Job item = Nothing but the lines from the one containing "roll_deg: +0.1" through the one containing "f_number: 3.5", both included, should be given again, each exactly as written below.

Data extract =
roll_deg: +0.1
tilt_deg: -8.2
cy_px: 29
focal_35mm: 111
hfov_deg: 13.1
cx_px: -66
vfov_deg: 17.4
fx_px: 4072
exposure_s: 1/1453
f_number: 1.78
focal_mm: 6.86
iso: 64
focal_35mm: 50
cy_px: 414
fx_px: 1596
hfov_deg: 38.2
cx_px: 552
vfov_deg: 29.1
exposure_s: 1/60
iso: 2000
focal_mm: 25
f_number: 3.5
* * *
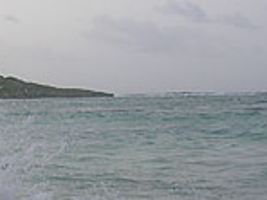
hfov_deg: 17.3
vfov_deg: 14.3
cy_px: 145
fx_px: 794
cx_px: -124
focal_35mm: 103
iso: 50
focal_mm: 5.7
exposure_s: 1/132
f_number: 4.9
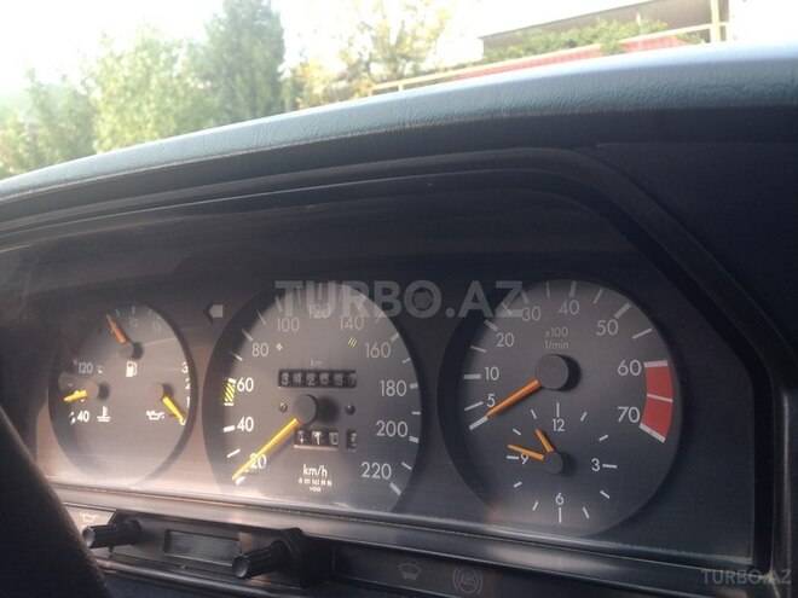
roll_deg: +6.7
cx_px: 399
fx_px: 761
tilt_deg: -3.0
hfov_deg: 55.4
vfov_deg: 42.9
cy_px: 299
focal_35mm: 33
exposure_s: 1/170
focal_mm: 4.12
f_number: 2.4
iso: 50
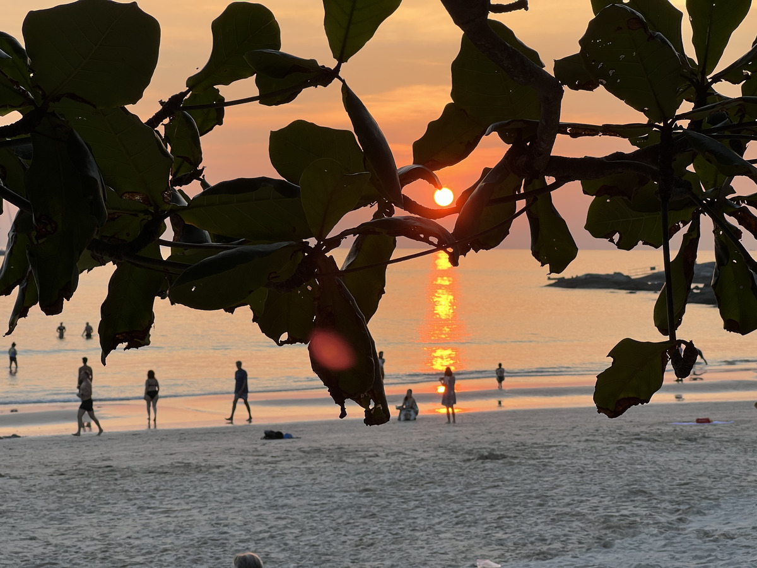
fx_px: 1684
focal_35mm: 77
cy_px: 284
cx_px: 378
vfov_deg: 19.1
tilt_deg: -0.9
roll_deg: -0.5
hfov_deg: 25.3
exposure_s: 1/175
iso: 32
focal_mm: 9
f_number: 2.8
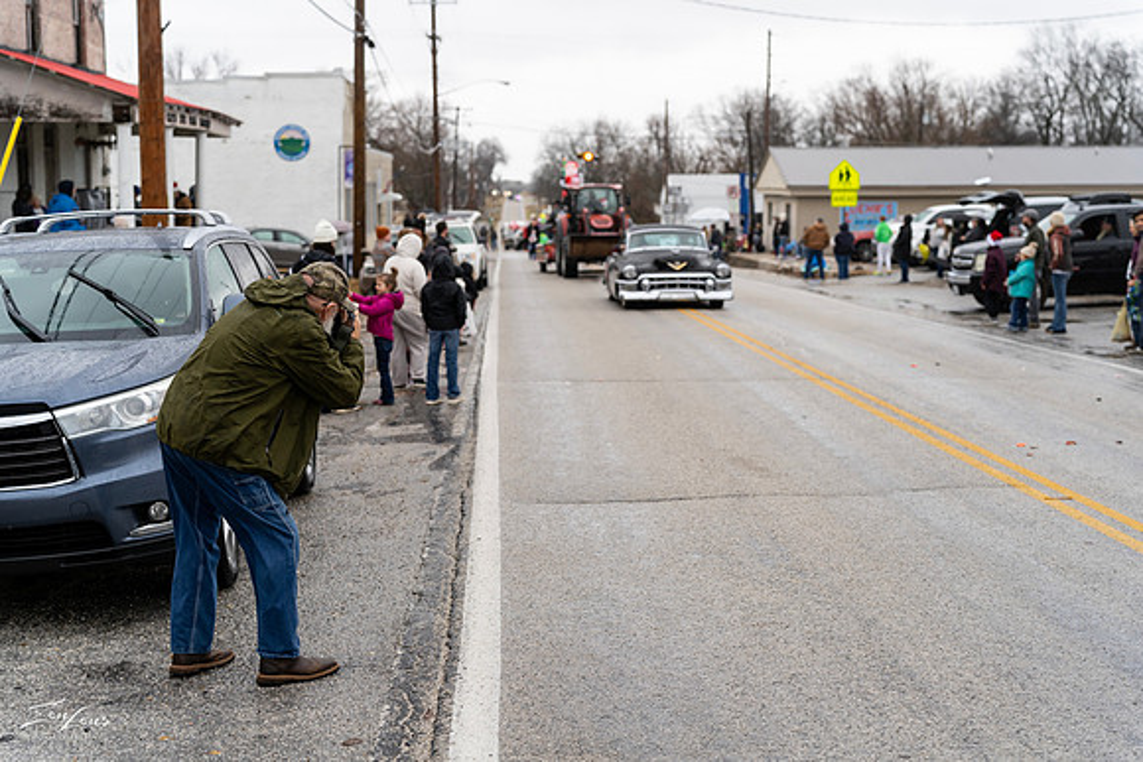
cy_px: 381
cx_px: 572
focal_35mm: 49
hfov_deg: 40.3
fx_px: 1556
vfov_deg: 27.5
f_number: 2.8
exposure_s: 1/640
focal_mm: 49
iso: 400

Result =
roll_deg: +0.1
tilt_deg: -8.2
cy_px: 29
focal_35mm: 111
hfov_deg: 13.1
cx_px: -66
vfov_deg: 17.4
fx_px: 4072
exposure_s: 1/1453
f_number: 1.78
focal_mm: 6.86
iso: 64
focal_35mm: 50
cy_px: 414
fx_px: 1596
hfov_deg: 38.2
cx_px: 552
vfov_deg: 29.1
exposure_s: 1/60
iso: 2000
focal_mm: 25
f_number: 3.5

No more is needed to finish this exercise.